Even if the model's SQL query is wrong in some aspects (such as missing a JOIN), if the other parts are correct, it can still get partial rewards, helping the model gradually learn the correct query construction method.

Example 2: Mathematical reasoning task

Task: Solve complex math problems

question:

A store offers a 25% discount on all items. After the discount, the price of a shirt is 150 yuan. What is the original price of the shirt?

Expected solution process:

Step 1: Let the original price be x yuan. Step 2: A 25% discount means the selling price is 75% of the original price. Step 3: We can write the equation: 0.75x = 150. Step 4: Solve for x: x = 150 ÷ 0.75 = 200. Answer: The original price of the shirt is 200 yuan.

RFT application method:

In this case, the reward function can be evaluated as:

Is the final answer correct? (200 yuan)
Is the derivation of the steps reasonable (setting variables, understanding discounts, and correctly establishing equations)?
Is the calculation correct (150 ÷ 0.75 = 200)
Is the explanation clear and complete?

Even if the model's final answer is wrong, as long as the reasoning process is reasonable, it can still get some rewards, which encourages the model to develop structured problem-solving capabilities.

Example 3: Structured Information Extraction

Task: Extract company information from unstructured text

Input text:

Future Technology Co., Ltd. was founded in 2018 and is headquartered at No. 12, Science Park, Haidian District, Beijing. The company is mainly engaged in the research and development of artificial intelligence and cloud computing technologies, with annual revenue of approximately RMB 250 million. CEO Li Ming can be contacted by phone at 010-88889999 or email at contact@future-tech.example.com.

Expected output format:

{"Company Name": "Future Technology Co., Ltd.", "Year of Establishment": 2018, "Headquarters Address": "No. 12, Science and Technology Park, Haidian District, Beijing", "Business Area": ["Artificial Intelligence", "Cloud Computing"], "Annual Revenue": "250 million yuan", "CEO": "Li Ming", "Contact Information": {"Phone":"010-88889999","Email": "contact@future-tech.example.com"}}

RFT application method:

The reward function can be evaluated independently for each extracted field:

The extraction accuracy of each field such as company name, establishment year, address, etc.
Whether the format meets the requirements (such as whether the JSON format is correct)
Whether all available information has been extracted (completeness)

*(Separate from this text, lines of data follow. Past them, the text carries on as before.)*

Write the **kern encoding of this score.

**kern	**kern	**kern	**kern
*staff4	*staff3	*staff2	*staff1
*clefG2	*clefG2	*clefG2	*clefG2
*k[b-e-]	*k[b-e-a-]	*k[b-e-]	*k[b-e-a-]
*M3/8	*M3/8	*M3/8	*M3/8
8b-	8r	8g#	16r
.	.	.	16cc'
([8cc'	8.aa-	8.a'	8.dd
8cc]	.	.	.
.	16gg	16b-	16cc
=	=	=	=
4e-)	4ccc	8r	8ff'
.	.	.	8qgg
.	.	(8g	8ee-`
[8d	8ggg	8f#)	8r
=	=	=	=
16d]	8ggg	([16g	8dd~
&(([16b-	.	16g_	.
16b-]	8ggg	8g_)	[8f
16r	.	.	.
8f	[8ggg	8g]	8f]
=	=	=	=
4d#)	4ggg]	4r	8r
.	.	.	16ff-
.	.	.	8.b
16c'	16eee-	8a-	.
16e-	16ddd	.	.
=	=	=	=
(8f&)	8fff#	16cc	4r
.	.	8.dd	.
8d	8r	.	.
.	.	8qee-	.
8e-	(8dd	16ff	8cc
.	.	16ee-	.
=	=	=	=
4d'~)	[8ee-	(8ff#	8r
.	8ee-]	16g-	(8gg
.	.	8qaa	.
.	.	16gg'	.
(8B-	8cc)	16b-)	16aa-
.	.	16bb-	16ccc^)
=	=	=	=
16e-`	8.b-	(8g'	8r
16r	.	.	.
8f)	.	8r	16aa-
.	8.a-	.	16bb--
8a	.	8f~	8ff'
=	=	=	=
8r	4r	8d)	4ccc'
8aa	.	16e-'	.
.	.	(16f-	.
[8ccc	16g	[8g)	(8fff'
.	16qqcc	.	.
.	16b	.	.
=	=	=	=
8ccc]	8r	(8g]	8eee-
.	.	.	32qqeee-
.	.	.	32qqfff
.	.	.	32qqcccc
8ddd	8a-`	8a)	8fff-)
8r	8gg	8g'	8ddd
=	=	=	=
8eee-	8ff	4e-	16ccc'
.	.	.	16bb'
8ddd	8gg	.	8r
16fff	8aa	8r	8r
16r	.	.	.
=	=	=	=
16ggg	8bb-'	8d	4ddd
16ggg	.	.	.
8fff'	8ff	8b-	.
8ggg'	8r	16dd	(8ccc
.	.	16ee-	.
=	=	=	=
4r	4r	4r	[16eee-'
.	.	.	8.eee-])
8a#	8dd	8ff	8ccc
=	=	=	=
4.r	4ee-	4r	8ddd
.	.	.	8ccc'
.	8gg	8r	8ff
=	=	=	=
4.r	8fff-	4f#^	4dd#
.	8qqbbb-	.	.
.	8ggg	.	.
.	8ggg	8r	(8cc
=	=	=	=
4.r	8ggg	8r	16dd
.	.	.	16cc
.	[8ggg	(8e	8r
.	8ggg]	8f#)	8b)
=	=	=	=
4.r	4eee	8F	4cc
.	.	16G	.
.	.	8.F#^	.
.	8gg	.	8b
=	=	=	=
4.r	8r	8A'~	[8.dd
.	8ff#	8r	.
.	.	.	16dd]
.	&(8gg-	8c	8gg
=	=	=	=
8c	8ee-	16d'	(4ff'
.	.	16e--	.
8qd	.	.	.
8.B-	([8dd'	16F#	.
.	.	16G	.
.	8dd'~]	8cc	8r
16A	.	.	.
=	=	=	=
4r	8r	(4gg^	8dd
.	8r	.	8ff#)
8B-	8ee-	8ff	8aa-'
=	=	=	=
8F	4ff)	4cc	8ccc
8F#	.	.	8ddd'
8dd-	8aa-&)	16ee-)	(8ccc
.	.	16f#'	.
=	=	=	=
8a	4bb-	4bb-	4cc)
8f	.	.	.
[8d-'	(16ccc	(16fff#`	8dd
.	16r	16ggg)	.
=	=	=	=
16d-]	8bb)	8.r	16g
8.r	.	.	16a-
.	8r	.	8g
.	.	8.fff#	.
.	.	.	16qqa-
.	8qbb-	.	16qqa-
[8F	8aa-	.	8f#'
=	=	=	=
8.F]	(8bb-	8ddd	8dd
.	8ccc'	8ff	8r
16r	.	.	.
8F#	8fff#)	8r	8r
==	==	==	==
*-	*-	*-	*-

Even if the model only extracts part of the information correctly (for example, it extracts the company name and address correctly but misses the revenue data), it can still receive a corresponding part of the reward. This fine-grained feedback helps the model improve its specific information extraction ability.

Synergy between RFT and SFT

RFT and SFT are not mutually exclusive, but complementary methods. In practical applications, the common workflow is:

Phase 1: SFT uses supervised fine-tuning (SFT) and a large amount of labeled data to provide the model with basic knowledge and capabilities of the domain.

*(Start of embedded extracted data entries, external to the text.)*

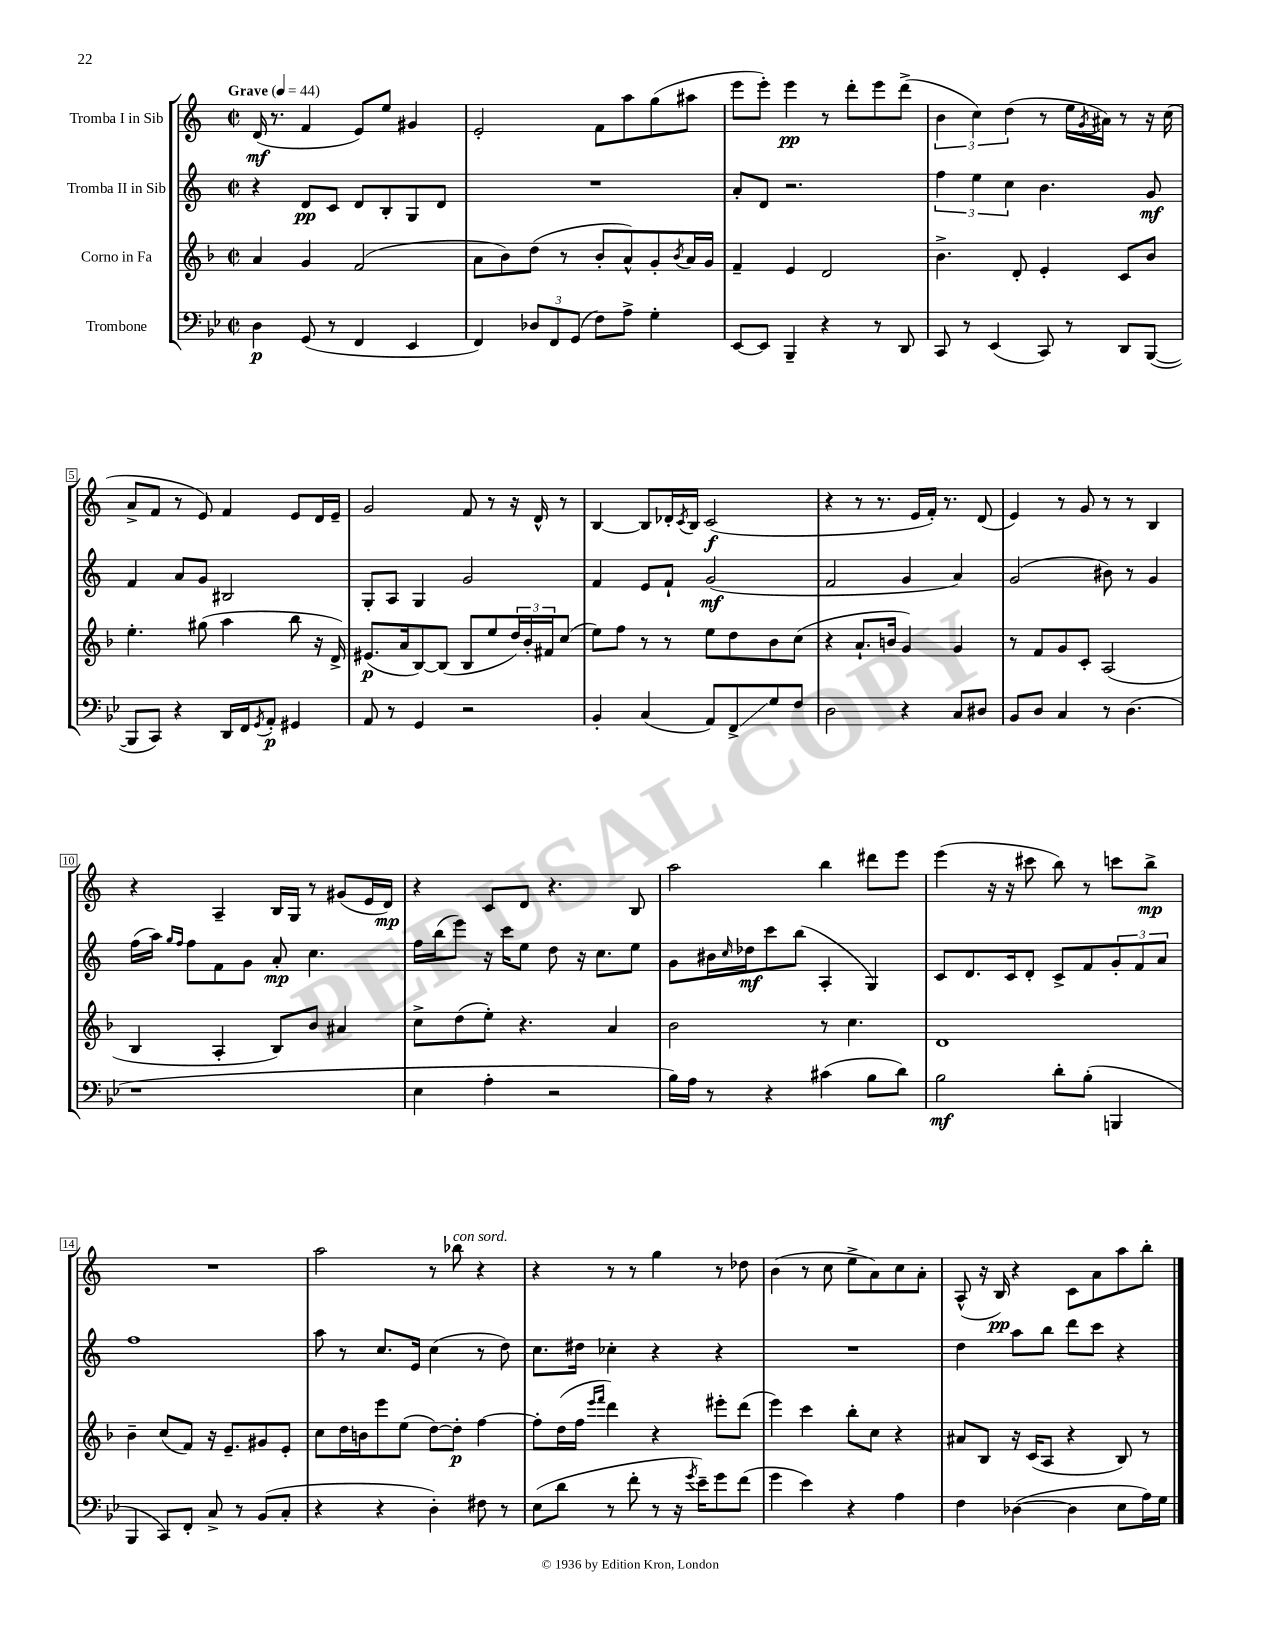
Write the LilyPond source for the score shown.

<<
\new StaffGroup <<
\new Staff = "s0" \with { instrumentName = "Tromba I in Sib" } {
    \clef treble \key c \major \defaultTimeSignature \time 2/2 \tempo "Grave" 4 = 44
    d'16\mf( r8. f'4 e'8) e''8 gis'4 |
    e'2-. f'8 a''8 g''8( ais''8 |
    e'''8 e'''8-.) e'''4\pp r8 d'''8-. e'''8 d'''8->( |
    \tuplet 3/2 { b'4 c''4) d''4( } r8 e''16 \acciaccatura { g'8 } ais'16) r8 r16 c''16( |
    a'8-> f'8 r8 e'8) f'4 e'8 d'16 e'16-- |
    g'2 f'8 r8 r16 d'16-^ r8 |
    b4~ b8 des'16-. \acciaccatura { c'8 } b16 c'2\f( |
    r4 r8 r8. e'16 f'16-.) r8. d'8( |
    e'4) r8 g'8 r8 r8 b4 |
    r4 a4-- b16 g16 r8 gis'8( e'16 d'16\mp) |
    r4 c'8 d'8 r4. b8 |
    a''2 b''4 dis'''8 e'''8 |
    e'''4( r16 r16 cis'''8 b''8) r8 c'''8 b''8->\mp |
    R1 |
    a''2 r8 bes''8^\markup { \italic "con sord." } r4 |
    r4 r8 r8 g''4 r8 des''8 |
    b'4( r8 c''8 e''8-> a'8) c''8 a'8-. |
    a8-^( r16 b16\pp) r4 c'8 a'8 a''8 b''8-. \bar "|." |
}
\new Staff = "s1" \with { instrumentName = "Tromba II in Sib" } {
    \clef treble \key c \major \defaultTimeSignature \time 2/2
    r4 d'8\pp c'8 d'8 b8-. g8 d'8 |
    R1 |
    a'8-. d'8 r2. |
    \tuplet 3/2 { f''4 e''4 c''4 } b'4. g'8\mf |
    f'4 a'8 g'8 bis2 |
    g8-. a8 g4 g'2 |
    f'4 e'8 f'8-! g'2\mf( |
    f'2 g'4 a'4) |
    g'2( bis'8) r8 g'4 |
    f''16( a''16) \grace { g''16 f''16 } f''8 f'8 g'8 a'8-.\mp c''4. |
    f''16 b''16( e'''8) r16 c'''16 e''8 d''8 r16 c''8. e''8 |
    g'8 bis'16 \grace { c''16 } des''16\mf c'''8 b''8( a4-. g4) |
    c'8 d'8. c'16 d'8-. c'8-> f'8 \tuplet 3/2 { g'8-. f'8 a'8 } |
    f''1 |
    a''8 r8 c''8. e'16 c''4( r8 d''8) |
    c''8. dis''16 ces''4-. r4 r4 |
    R1 |
    d''4 a''8 b''8 d'''8 c'''8 r4 \bar "|." |
}
\new Staff = "s2" \with { instrumentName = "Corno in Fa" } {
    \clef treble \key f \major \defaultTimeSignature \time 2/2
    a'4 g'4 f'2( |
    a'8 bes'8) d''8( r8 bes'8-. a'8-^) g'8-. \acciaccatura { bes'8 } a'16 g'16 |
    f'4-- e'4 d'2 |
    bes'4.-> d'8-. e'4-. c'8 bes'8 |
    e''4.-. gis''8( a''4 bes''8 r16 d'16->) |
    eis'8.\p( a'16 bes8~) bes8( bes8 e''8 \tuplet 3/2 { d''16) bes'16-. fis'16 } c''8( |
    e''8) f''8 r8 r8 e''8 d''8 bes'8 c''8( |
    r4 a'8.-! b'16 g'4) g'4 |
    r8 f'8 g'8 c'8-. a2( |
    bes4 a4-. bes8) bes'8 ais'4 |
    c''8-> d''8( e''8-.) r4. a'4 |
    bes'2 r8 c''4. |
    d'1 |
    bes'4-- c''8( f'8) r16 e'8.-- gis'8 e'8-. |
    c''8 d''16 b'16 e'''8 e''8( d''8~) d''8-.\p f''4~ |
    f''8-. d''16( f''16 \grace { e'''16 f'''16 } d'''4) r4 eis'''8-. d'''8( |
    e'''4) c'''4 bes''8-. c''8 r4 |
    ais'8 bes8 r16 c'16( a8 r4 bes8) r8 \bar "|." |
}
\new Staff = "s3" \with { instrumentName = "Trombone" } {
    \clef bass \key bes \major \defaultTimeSignature \time 2/2
    d4\p g,8( r8 f,4 ees,4 |
    f,4) \tuplet 3/2 { des8 f,8 g,8( } f8) a8-> g4-. |
    ees,8~ ees,8 bes,,4-- r4 r8 d,8 |
    c,8 r8 ees,4( c,8) r8 d,8 bes,,8~( |
    bes,,8 c,8) r4 d,16 f,16 \acciaccatura { g,8 } a,8-.\p gis,4 |
    a,8 r8 g,4 r2 |
    bes,4-. c4( a,8) f,8->\glissando g8 f8 |
    d2 r4 c8 dis8 |
    bes,8 d8 c4 r8 d4.( |
    r1 |
    ees4 a4-. r2 |
    bes16) a16 r8 r4 cis'4( bes8 d'8) |
    bes2\mf d'8-. bes8-.( b,,4 |
    bes,,4 c,8) f,8-. c8-> r8 bes,8( c8-. |
    r4 r4 d4-.) fis8 r8 |
    ees8( d'8 r8 f'8-. r8 r16 \acciaccatura { g'8 } ees'16--) g'8 f'8( |
    g'4 ees'4) r4 a4 |
    f4 des4~( des4 ees8 a16) g16 \bar "|." |
}
>>
>>
\layout { \context { \Score \override BarNumber.stencil = #(make-stencil-boxer 0.1 0.3 ly:text-interface::print) } }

Phase 2: RFT uses reinforced fine-tuning (RFT) to further optimize the model to have more advanced capabilities or adapt it to specific performance indicators.

Actual case: Medical diagnostic assistant

First, use SFT to let the model learn basic medical knowledge and diagnostic processes (based on medical case data sets)

Then use RFT optimization to evaluate whether the model:

Ask relevant follow-up questions
Consider multiple possible diagnoses
Clearly explain the reasoning process
Recommend appropriate next steps

Summarize

The reinforcement fine-tuning (RFT) paradigm provides an effective way to optimize the performance of AI models by applying the idea of reinforcement learning to the model fine-tuning process:

Achieve better results with less data
Allow partial rewards to promote gradual learning
Encourage the discovery of innovative solutions
Enhance the model’s reasoning capabilities
Complementary to traditional supervised fine-tuning

As technology develops, RFT is becoming more accessible, making it easier for domain experts to leverage this powerful tool to optimize model performance without deep technical knowledge.